# Small cricket keeper for small locust?



## leopardgecko27045 (Dec 28, 2011)

Hey, 
I wanna try my leo's with something else, so I'm considering trying them with some locusts, I've got the small lucky reptile kricket keeper? I'll just be getting the pack of 20 but I've never done anything with locusts before.

I'll be using the smallest 10-12mm size,
What do you guys think? Small kricket keeper too small for locusts?


Thanks


----------



## simon31uk (Jan 6, 2012)

hey mate
having seen the kricket keeper in shop the small locusts u got should be ok
as that is the smallest size locusts u can get if there as small as what I got in mine other day then yeah it should be fine


----------



## leopardgecko27045 (Dec 28, 2011)

Yeah there the smallest you can get, only 10-12mm, I just wanted to check and as I'm only getting 20 in a tub and I didn't wanna over crowd etc.


Thanks alot


----------



## SheffRik (Feb 16, 2012)

how fast do you reckon you'll go through them?

I always found locusts to grow up pretty sharpish, and as sweet as 20 or 30 little hoppers will be, you don't really want any more than 3 or 4 (to big to eat) monsters in there, a couple of months down the line. 

not really something you can let loose afterwards either, if you like your garden the way it is, all green and uneaten. though cats and birds will pick them up pretty fast, Locusts aren't really built for camouflage in British greenery. So in conclusion... go for it


----------



## simon31uk (Jan 6, 2012)

I was gonna buy one but I bought a cereal container from pound shop and old toilet roll holders and they hide in them

I will probably Invest in a cricket keeper as I just ordered from livefoods.co.uk for crickets and estimate u get is 100 to 120 for 3.99 including p+p

well worth a look and next day delivery too


----------



## leopardgecko27045 (Dec 28, 2011)

I made a new keeper for crickets as now I get standard crickets and about 250 a time, so the small keeper wasn't big enough, if they like them then they should go down fast. One of the girls eats anything as much as I feed he, so she will most likely take them, however my other girl seems to of stopped eating crickets so I wanna try her on something new.

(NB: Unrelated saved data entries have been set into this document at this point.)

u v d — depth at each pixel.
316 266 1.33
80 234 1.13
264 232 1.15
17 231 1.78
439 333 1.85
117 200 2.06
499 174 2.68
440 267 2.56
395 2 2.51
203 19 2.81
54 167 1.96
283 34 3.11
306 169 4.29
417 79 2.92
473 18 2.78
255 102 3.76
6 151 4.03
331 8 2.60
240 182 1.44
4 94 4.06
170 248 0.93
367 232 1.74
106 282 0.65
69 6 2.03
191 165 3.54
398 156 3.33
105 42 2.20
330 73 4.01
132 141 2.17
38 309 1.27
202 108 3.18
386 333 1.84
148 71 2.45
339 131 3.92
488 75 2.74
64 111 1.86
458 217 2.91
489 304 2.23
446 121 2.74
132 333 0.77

Do locusts make any noise? Like black crickets chirp?


----------



## simon31uk (Jan 6, 2012)

my size 3 locusts don't make any noise at all not sure if the large 1 do my Leo and beardie wont eat large insects so I'm ok


----------



## Lex (Sep 11, 2008)

If you want to keep your locusts longer, keep the enclosure dry and warm, and feed them freshly cut grass as it has a relatively low moisture content.


----------



## Sunnyb (Feb 17, 2012)

No they don't make any noise


----------



## brickdagecko (May 12, 2011)

will locusts go up into the removable tubes?


----------